As we head into the Industry 4.0 era—where connected Internet of Things (IoT) devices and automation will reshape industries—our world is already highly connected. According to Statista, there are already more than 10 billion connected IoT devices and that number will increase by well over a billion new connections each year, exceeding 25 billion in 2030. Much of this growth will come from industrial connectivity and automation products, which improve energy efficiency, operating productivity, and safety at-scale, while also reducing costs and unnecessary downtime.
Yet, as we’ve witnessed over the past two years, increased connectivity creates increased risks. As networks of connected smart devices exchange critical data, they also open numerous vulnerabilities for exploitation by hackers. Given the inherent complexity of industrial-scale automated systems and the fact that malicious actors need only find a single vulnerability to access an entire network, it’s clear that organizations are facing an incredibly tough challenge.

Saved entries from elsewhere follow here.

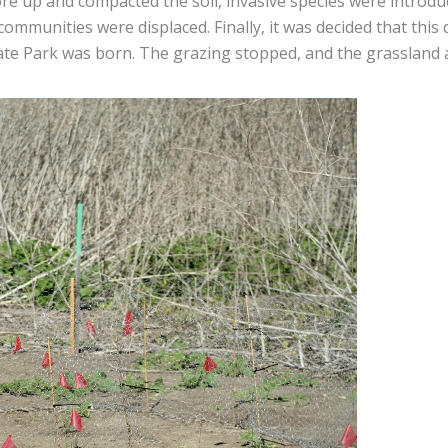
ore up and compacted the soil, invasive species were introdu
communities were displaced. Finally, it was decided that thi
ate Park was born. The grazing stopped, and the grassland ar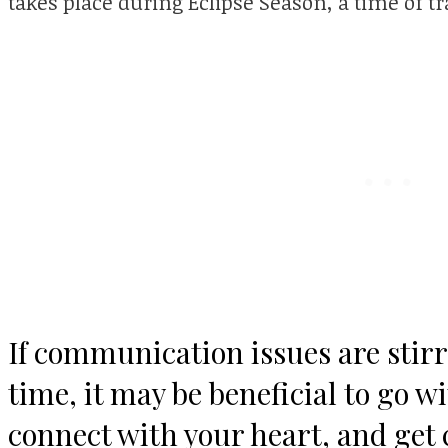
takes place during Eclipse Season, a time of 
If communication issues are stirr
time, it may be beneficial to go w
connect with your heart, and get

This challenge will only grow as IoT devices become ubiquitous in the Industry 4.0 era.
In February 2022, the Cybersecurity and Infrastructure Security Agency (CISA) published an alert acknowledging a year-long uptick in sophisticated ransomware incidents targeting critical infrastructure organizations across the globe. Only days later, the FBI and Secret Service warned that the resurging BlackByte ransomware gang successfully compromised multiple U.S. and foreign organizations. These attacks included “at least three critical infrastructure sectors” ranging from food and agriculture to financial institutions and government facilities. Unfortunately, mitigating the security issues that enable these attacks is easier in theory than in practice.
Complexity is security’s greatest enemy. Increased digitization of organizations and industries without adequate advance consideration of security risks has created insecure interconnections. In many cases, organizations have proved unable to maintain acceptable levels of security and, in some cases, exposed critical infrastructure elements to the internet for the first time. Since infrastructure failures can be catastrophic, cutting off food, water, electricity and oil supplies, these elements became desirable targets for profit-hungry cybercriminals. In fully connected ecosystems, including those that Industry 4.0 organizations are building, attacks on these sectors can spread to customers and supply chains, giving bad actors even greater leverage to demand payments.
At my company, UL, we believe that hardening security requires a proactive, tactical approach to both risk management and security, building protections upfront in the product development process. Moreover, meeting legislative and industry compliance requirements should be part of every company’s comprehensive product security program. This approach to reducing cybersecurity risks is known as security by design. This strategy enhances trust for all stakeholders across the product’s entire lifecycle and is implemented in several steps.
As attackers become more malicious in targeting industries through connected devices, organizations can no longer afford solely reactive approaches to cybersecurity. Sustainable and strong cybersecurity postures now depend on holistic approaches to governance and processes, starting with security by design and continuing with ongoing testing to meet evolving industry and regulatory standards.